- What is required: Copy out each line of the data holding "knee".

(Collected data)
▶

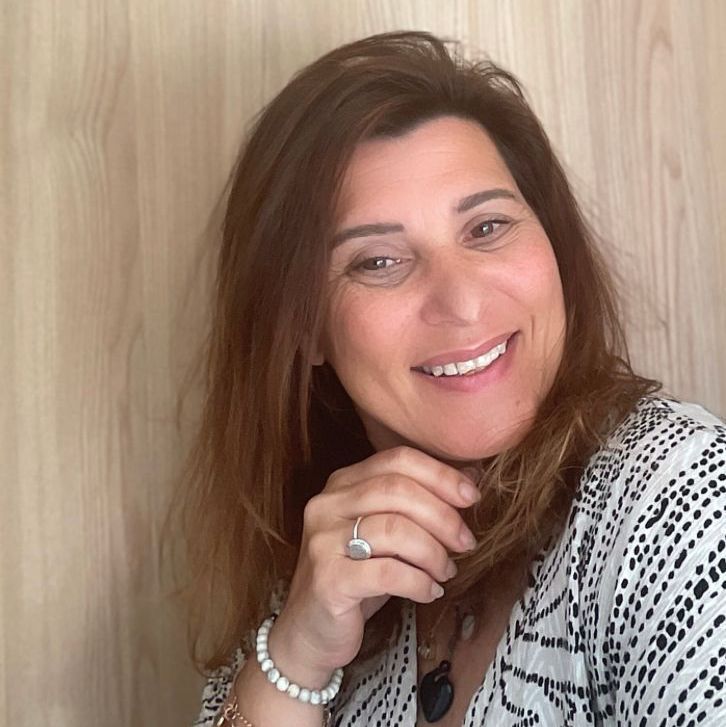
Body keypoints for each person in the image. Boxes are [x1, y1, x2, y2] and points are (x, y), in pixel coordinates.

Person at [174, 31, 726, 726]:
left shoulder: (681, 497)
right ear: (304, 327)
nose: (461, 301)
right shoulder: (323, 555)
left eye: (487, 227)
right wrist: (298, 655)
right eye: (379, 261)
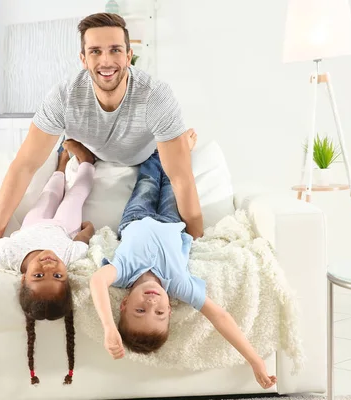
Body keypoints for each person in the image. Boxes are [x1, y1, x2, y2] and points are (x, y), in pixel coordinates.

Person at [0, 12, 203, 255]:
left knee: (163, 169)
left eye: (115, 50)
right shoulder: (64, 97)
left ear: (129, 56)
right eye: (95, 51)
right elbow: (24, 166)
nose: (106, 61)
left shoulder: (155, 96)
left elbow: (181, 176)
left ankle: (180, 144)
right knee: (67, 149)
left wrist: (198, 240)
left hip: (143, 153)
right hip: (92, 147)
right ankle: (74, 147)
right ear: (83, 59)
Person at [88, 145, 278, 390]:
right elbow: (220, 317)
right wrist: (255, 360)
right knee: (171, 181)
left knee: (147, 180)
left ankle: (152, 146)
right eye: (158, 313)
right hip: (171, 220)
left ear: (124, 304)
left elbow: (97, 282)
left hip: (136, 216)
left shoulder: (123, 272)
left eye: (139, 311)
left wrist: (109, 328)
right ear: (169, 309)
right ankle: (177, 148)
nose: (151, 304)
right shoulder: (178, 284)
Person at [0, 139, 96, 385]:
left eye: (39, 276)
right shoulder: (69, 257)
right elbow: (81, 241)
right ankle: (88, 163)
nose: (49, 267)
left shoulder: (9, 257)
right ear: (67, 277)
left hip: (34, 223)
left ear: (23, 278)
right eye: (57, 276)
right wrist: (88, 230)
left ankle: (61, 164)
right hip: (63, 226)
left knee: (50, 193)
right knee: (75, 196)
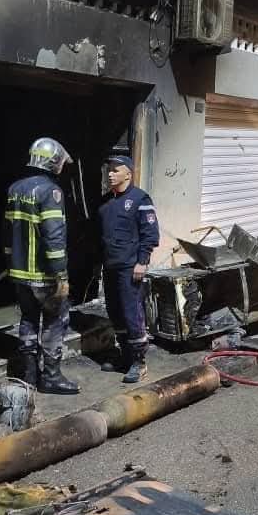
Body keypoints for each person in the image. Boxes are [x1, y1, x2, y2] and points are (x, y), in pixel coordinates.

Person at [6, 137, 79, 395]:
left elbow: (7, 232)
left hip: (19, 273)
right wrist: (61, 274)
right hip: (44, 274)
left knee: (28, 319)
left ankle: (29, 375)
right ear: (53, 161)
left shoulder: (15, 189)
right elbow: (54, 236)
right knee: (55, 320)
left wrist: (10, 263)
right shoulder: (51, 192)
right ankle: (51, 377)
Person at [98, 155, 160, 383]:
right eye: (109, 169)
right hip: (110, 266)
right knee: (115, 311)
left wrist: (142, 261)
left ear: (128, 174)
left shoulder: (140, 199)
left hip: (129, 268)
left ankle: (139, 362)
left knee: (131, 313)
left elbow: (150, 234)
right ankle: (125, 356)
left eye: (116, 170)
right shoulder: (106, 202)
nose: (110, 173)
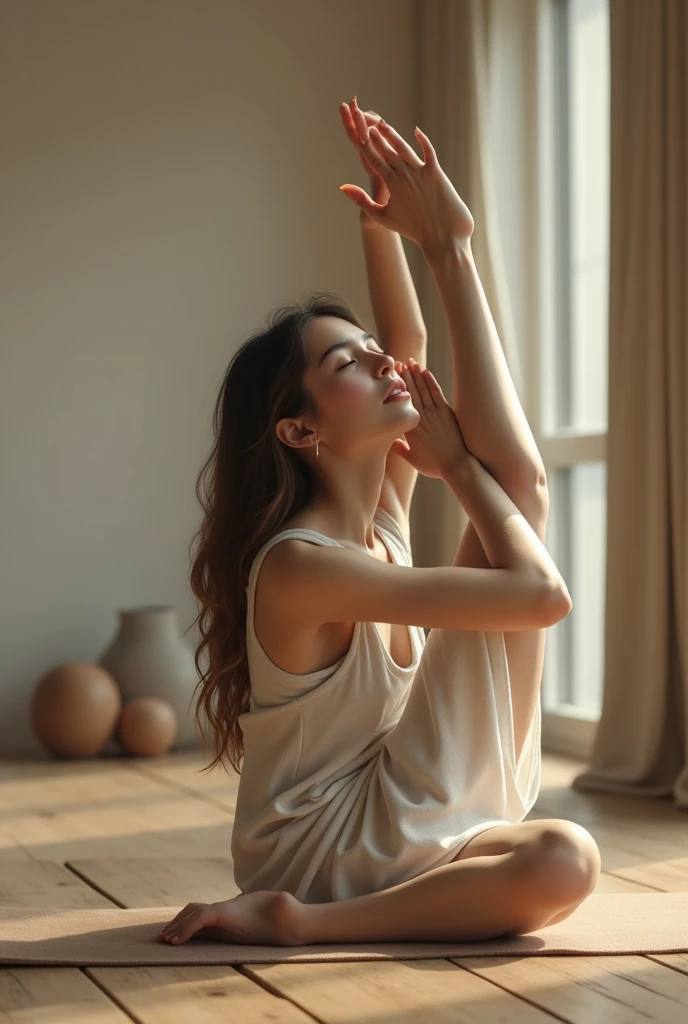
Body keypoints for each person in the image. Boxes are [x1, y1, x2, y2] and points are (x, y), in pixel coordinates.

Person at [158, 98, 601, 950]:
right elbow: (542, 595)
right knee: (510, 493)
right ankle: (304, 923)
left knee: (562, 857)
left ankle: (335, 913)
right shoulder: (299, 565)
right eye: (345, 365)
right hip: (323, 848)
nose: (383, 364)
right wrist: (464, 470)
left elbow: (407, 341)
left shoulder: (380, 520)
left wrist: (383, 226)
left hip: (394, 807)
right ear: (299, 429)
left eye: (367, 351)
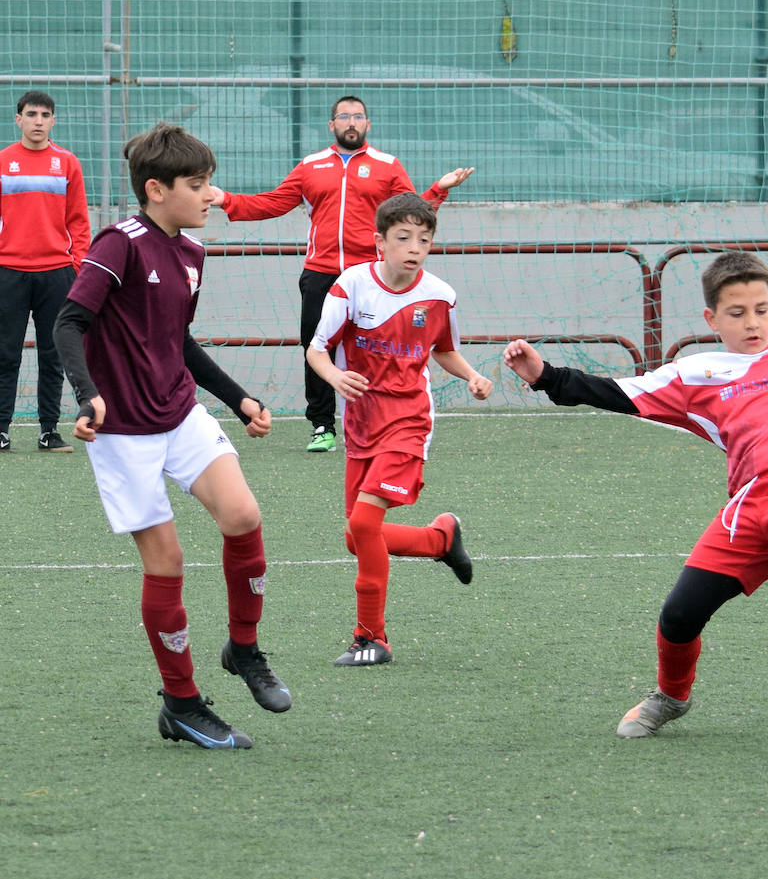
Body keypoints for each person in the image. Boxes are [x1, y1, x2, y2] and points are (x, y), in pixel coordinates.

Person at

◀

- Solution for this problem:
left knee: (163, 169)
right knee: (67, 149)
right knee: (171, 181)
left knee: (147, 180)
left knee: (50, 193)
right knee: (75, 196)
left knee: (28, 319)
right knee: (55, 320)
right knee: (115, 311)
left knee: (131, 313)
right knee: (510, 493)
left knee: (562, 857)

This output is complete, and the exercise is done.